Explain: Now that the students have witnessed a fractional distillation, the concept will be shown on an industrial scale with the fractional distillation of crude oil. Begin the explanation portion of the lesson with a review of polarity and intermolecular forces. London dispersion forces (LDF’s) and the idea of polarizability should be emphasized for the students to understand how the hydrocarbons are separated out of the crude oil. Showing the students a sample of solid fat and vegetable oil could be used as evidence of the ideas discussed. Videos can then be shown that summarize the ideas of fractional distillation and the cracking of hydrocarbons. Show the Fractional Distillation video first, followed by the Hydrocarbon Cracking video.
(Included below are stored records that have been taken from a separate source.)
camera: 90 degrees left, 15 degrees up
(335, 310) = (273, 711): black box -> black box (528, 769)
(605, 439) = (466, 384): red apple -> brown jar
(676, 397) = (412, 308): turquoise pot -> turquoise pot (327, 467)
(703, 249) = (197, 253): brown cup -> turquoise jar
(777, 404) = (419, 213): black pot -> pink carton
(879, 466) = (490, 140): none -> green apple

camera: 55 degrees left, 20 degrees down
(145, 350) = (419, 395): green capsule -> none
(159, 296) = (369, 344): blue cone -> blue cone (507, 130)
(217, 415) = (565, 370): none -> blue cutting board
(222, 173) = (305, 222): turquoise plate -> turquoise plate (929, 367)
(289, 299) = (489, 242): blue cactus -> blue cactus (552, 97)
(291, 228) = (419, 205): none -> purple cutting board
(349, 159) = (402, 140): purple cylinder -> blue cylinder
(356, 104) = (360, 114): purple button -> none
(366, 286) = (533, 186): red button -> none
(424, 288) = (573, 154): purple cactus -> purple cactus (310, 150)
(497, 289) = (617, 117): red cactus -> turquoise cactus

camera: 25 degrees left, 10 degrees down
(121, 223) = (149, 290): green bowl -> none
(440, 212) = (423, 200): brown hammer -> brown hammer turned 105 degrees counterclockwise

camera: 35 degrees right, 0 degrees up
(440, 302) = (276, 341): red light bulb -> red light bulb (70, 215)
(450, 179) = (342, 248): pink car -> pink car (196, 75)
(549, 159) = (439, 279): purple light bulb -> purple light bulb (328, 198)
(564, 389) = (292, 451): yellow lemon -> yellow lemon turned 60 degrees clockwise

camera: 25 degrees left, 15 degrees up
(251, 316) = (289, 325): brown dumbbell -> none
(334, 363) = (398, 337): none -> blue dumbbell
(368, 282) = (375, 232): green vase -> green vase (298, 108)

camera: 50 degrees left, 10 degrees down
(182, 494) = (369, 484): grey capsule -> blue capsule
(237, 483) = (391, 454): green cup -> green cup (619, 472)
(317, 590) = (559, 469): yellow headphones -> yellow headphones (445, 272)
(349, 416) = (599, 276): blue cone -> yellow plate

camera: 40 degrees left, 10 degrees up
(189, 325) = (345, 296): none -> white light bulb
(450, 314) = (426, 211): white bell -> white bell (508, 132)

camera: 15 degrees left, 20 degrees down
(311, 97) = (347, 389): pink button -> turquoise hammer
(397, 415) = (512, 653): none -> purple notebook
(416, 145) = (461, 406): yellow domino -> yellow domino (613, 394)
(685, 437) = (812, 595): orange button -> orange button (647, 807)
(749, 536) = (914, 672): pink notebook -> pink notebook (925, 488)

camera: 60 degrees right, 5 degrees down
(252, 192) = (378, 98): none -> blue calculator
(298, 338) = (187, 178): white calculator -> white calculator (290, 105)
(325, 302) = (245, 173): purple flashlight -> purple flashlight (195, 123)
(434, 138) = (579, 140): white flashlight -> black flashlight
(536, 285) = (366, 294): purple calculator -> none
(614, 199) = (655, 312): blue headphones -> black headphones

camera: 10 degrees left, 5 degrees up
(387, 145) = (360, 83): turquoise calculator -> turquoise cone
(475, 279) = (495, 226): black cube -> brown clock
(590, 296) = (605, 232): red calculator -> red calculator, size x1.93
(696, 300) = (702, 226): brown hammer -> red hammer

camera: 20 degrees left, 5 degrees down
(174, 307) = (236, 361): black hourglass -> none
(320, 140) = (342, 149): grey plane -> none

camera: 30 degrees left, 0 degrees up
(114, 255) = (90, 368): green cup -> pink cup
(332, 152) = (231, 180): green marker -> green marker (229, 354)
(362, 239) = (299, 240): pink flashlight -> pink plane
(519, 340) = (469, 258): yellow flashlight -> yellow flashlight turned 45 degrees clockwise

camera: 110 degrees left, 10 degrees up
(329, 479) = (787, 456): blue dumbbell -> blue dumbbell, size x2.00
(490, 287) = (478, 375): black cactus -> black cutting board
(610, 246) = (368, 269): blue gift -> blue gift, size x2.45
Each of the videos are about four minutes long. This Real World Fractional Distillation video clip is also beneficial for students to see.
Elaborate: The project portion will now be introduced to the students. The research project will have four different components. First, students will further research the process of fractional distillation of crude oil and the cracking of hydrocarbons. Second, students will choose a specific distillate (refinery gas, petrol, naphtha, kerosene, diesel oil, residue, etc.) and research its properties, uses, and any other information that the students find interesting. Third, students will then choose a fossil fuel, possibly created by their distillate, and research it properties, uses, and by-products. E85 can be added to this section as well. Finally, students will choose an alternative fuel and research it properties, uses, production, and the feasibility of replacing fossil fuel.
Evaluate: Students will be evaluated on two separate artifacts. First, they will present all of their research to the class. The use of technology in their presentation will be expected. A slide slow, multi-media presentation, or recorded video could be used for the presentation. Any other ideas should be approved by the instructor. Second, in addition to the presentation, the students will write a research paper with cited sources. Depending on the number of students or groups, one to two class periods will need to be set aside for their presentations. As each teacher’s grading policy and techniques are very different no rubric was created, however, a teacher created rubric could be used for all groups.
Extension and Differentiation Ideas
The following could be used to change the rigor of the activities to fit the level of the students in the classroom
- Students work in groups of 2, 3, or 4.
- Students complete project individually.
- Assign each group member a specific role to fulfill.
- Assign the groups each of their research topics.
- Require use of a peer reviewed journal for the paper.
- Depending on student resources, research can be completed during class time or outside of school.
- At the end of the Cherry Coke distillation, if your students are familiar with the Benedict’s test for sugars, I would suggest adding it in to link the lab with other learning.